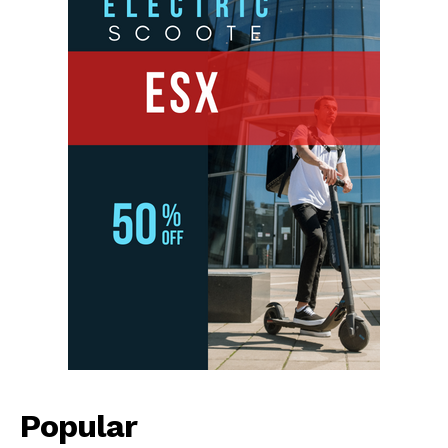
Popular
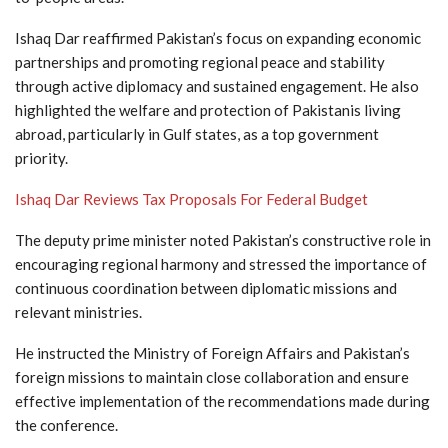
Ishaq Dar reaffirmed Pakistan’s focus on expanding economic
partnerships and promoting regional peace and stability
through active diplomacy and sustained engagement. He also
highlighted the welfare and protection of Pakistanis living
abroad, particularly in Gulf states, as a top government
priority.
Ishaq Dar Reviews Tax Proposals For Federal Budget
The deputy prime minister noted Pakistan’s constructive role in
encouraging regional harmony and stressed the importance of
continuous coordination between diplomatic missions and
relevant ministries.
He instructed the Ministry of Foreign Affairs and Pakistan’s
foreign missions to maintain close collaboration and ensure
effective implementation of the recommendations made during
the conference.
+---+
- [What to do]:
What is needed is an exact copy of all the records, minus any pictures.

- [Result]:
Popular
Ishaq Dar reaffirmed Pakistan’s focus on expanding economic
partnerships and promoting regional peace and stability
through active diplomacy and sustained engagement. He also
highlighted the welfare and protection of Pakistanis living
abroad, particularly in Gulf states, as a top government
priority.
Ishaq Dar Reviews Tax Proposals For Federal Budget
The deputy prime minister noted Pakistan’s constructive role in
encouraging regional harmony and stressed the importance of
continuous coordination between diplomatic missions and
relevant ministries.
He instructed the Ministry of Foreign Affairs and Pakistan’s
foreign missions to maintain close collaboration and ensure
effective implementation of the recommendations made during
the conference.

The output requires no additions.